The order applied to immigrants detained only in Arizona, Washington and California. But the Justice Department created a program to provide such services across the country. The department actually expanded the initiative during the first Trump administration, until it was eventually operating in every immigration court in the country serving detainees. The recent program cuts only affect immigrants who are detained outside those three states, as the court order still stands.
Attorneys say they fear more immigrants will now end up lost in the system. These cases can often drag on for years, when someone is too ill to proceed with their case, but immigration officials are unwilling to release them. Pleasants represented one man with schizophrenia who was detained for almost four years, he said, while the case stalled. A current client has been locked up for 18 months, during which he’s been held in solitary confinement and hospitalized twice.
“He’s often not oriented to where he is or what time it is or what date it is,” he said. “He is often not able to respond in a way that makes coherent sense. If you keep him detained, he’s going to get worse.”
Along with defending someone from deportation, lawyers also monitored their clients’ detention conditions. This role matters even more, advocates say, as Trump curtails federal watchdog agencies. Attorneys can help ensure someone is accessing their medication, for example, or isn’t locked in solitary confinement. The Liberian man said he was denied his prescribed testosterone while in detention, until his attorney pressured the facility to provide it.
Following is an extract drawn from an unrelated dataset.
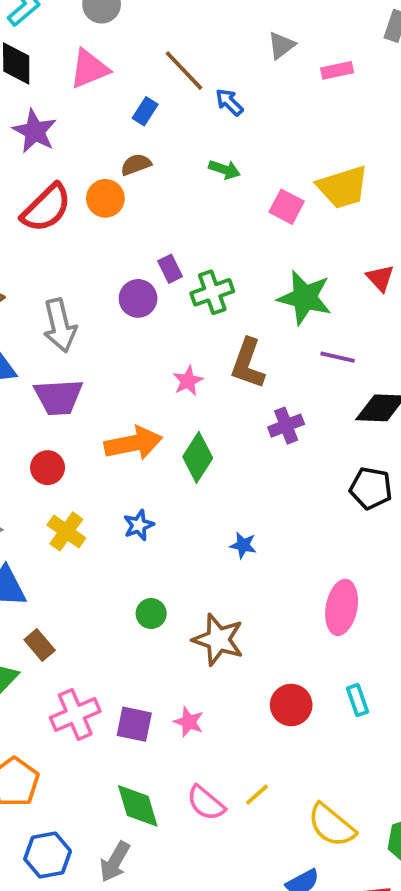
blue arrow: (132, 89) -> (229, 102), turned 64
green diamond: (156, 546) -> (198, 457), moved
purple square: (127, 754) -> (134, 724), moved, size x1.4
Nonprofits that provided legal services through the program have filed a lawsuit in federal court in Washington, D.C., arguing that cutting the program was an arbitrary decision with “devastating and irreparable consequences.” Before the program, “mentally incompetent individuals who were U.S. citizens were wrongly deported because they did not have access to counsel and were therefore effectively unable to prove their citizenship,” the complaint states.
On Friday, the Justice Department filed a motion to dismiss the case, arguing that the court doesn’t have the authority to force the government to continue the contract. The government also contended that judges in immigration cases “may directly question witnesses themselves…[or] permit a guardian, family member, or close friend to participate in the proceedings” as alternatives to providing counsel.
For the man from Liberia, the program’s support didn’t end after he won his case. When he was released from immigration detention last summer, social workers helped him obtain health insurance and connect with a mental health provider near his family. Now, he’s one year sober, working full-time, and going back to school. “I’ve lived in this country my whole life. I consider myself American,” he said. “If the program ends, there's going to be a lot of people thrown into the same situation that I was, but with nobody to advocate for them.”